As for flaws…there aren’t many if you think about it. Some people did complain about Yajirou’s sudden jump out of the well thanks to alcohol, but I think that the circumstance of a family in danger is a good enough catalyst to have alcohol do its job. Now, this show isn’t for everyone, that is unarguable–the show is a bit slower paced and less action-filled than most–but in terms of actual flaws, not much can be found. Things could’ve only gotten better with a longer story, but what we’ve been given here is just great in itself.
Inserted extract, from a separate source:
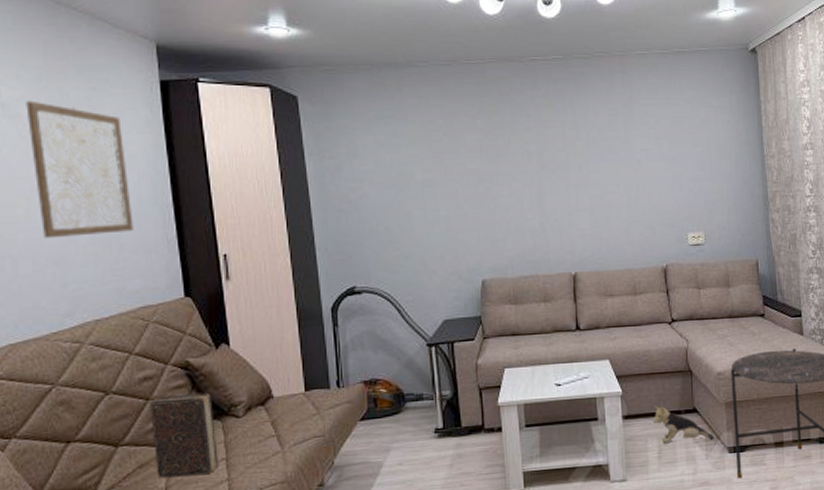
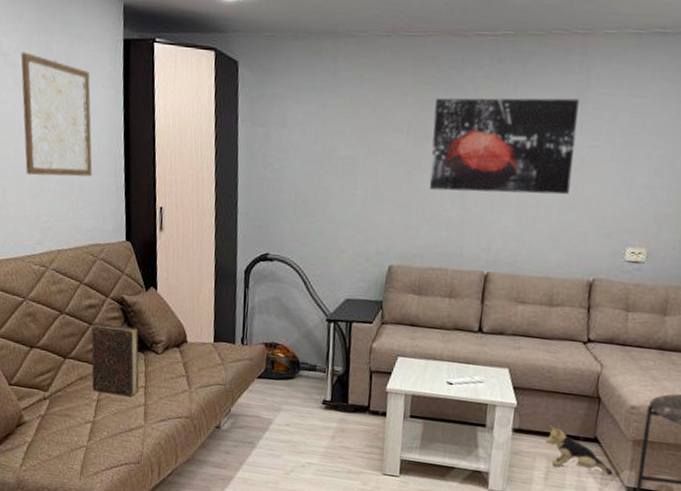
wall art: none [503,110,633,203] -> present [429,98,580,195]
Every character is fleshed out appropriately, the story expands at a constant pace, and by golly, the show made me laugh so many times during the end, more times than most comedies do. Uchouten Kazoku is a special gem that doesn’t come around often, exploring the themes of family, non-romantic love, and the morality of eating anyone. It expanded a side of Kyoto that is charming in its presentation as well as the eccentric lifestyle that each person faces. It was all like a Ghibli movie, except in episodic form, which served the story nicely–never was there a moment that the storyboard seemed force from an awkward transition to the screen.
While it’s not going to make any AOTY’s anytime soon, I’m sure all of us who have made it to the end have a special place for Uchouten Kazoku for this year in anime. It sought to tell a story of fantastical Kyoto and family, and it did it excellently. Thank you dear reader for following along to the end, and I hope to see you guys next season as well!